#### Data ####

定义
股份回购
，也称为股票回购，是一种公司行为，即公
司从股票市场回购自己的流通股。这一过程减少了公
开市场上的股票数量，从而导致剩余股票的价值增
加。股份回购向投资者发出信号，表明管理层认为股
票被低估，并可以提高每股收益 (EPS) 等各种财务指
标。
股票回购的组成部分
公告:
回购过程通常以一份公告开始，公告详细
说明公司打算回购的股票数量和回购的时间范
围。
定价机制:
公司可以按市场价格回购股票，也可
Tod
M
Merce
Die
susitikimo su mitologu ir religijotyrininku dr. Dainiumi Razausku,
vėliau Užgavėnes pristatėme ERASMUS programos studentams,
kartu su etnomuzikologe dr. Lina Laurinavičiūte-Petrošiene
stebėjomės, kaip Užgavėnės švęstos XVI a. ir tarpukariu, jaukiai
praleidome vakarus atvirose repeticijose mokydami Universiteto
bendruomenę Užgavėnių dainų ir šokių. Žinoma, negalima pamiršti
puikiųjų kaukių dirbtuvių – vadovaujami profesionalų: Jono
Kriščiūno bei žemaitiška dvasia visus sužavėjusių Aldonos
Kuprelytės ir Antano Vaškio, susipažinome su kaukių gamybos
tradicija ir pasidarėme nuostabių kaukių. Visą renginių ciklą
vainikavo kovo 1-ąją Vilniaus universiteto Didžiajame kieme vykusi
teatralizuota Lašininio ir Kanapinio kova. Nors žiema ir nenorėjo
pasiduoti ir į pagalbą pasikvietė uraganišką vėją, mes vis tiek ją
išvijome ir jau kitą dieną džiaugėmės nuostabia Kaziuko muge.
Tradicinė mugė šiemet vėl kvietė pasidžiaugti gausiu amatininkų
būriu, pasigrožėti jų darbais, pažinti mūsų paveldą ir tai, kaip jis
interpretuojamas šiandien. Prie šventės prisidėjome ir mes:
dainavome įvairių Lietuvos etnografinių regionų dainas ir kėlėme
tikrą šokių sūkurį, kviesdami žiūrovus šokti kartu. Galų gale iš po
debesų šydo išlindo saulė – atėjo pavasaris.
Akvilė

####

What is needed :: Would you retype exactly the lines above, from the line with "加。股份回购向投资者发出信号，表明管理层认为股" to the line with "puikiųjų kaukių dirbtuvių", with both end lines kept and nothing more?

Response to this exercise ::
加。股份回购向投资者发出信号，表明管理层认为股
票被低估，并可以提高每股收益 (EPS) 等各种财务指
标。
股票回购的组成部分
公告:
回购过程通常以一份公告开始，公告详细
说明公司打算回购的股票数量和回购的时间范
围。
定价机制:
公司可以按市场价格回购股票，也可
Tod
M
Merce
Die
susitikimo su mitologu ir religijotyrininku dr. Dainiumi Razausku,
vėliau Užgavėnes pristatėme ERASMUS programos studentams,
kartu su etnomuzikologe dr. Lina Laurinavičiūte-Petrošiene
stebėjomės, kaip Užgavėnės švęstos XVI a. ir tarpukariu, jaukiai
praleidome vakarus atvirose repeticijose mokydami Universiteto
bendruomenę Užgavėnių dainų ir šokių. Žinoma, negalima pamiršti
puikiųjų kaukių dirbtuvių – vadovaujami profesionalų: Jono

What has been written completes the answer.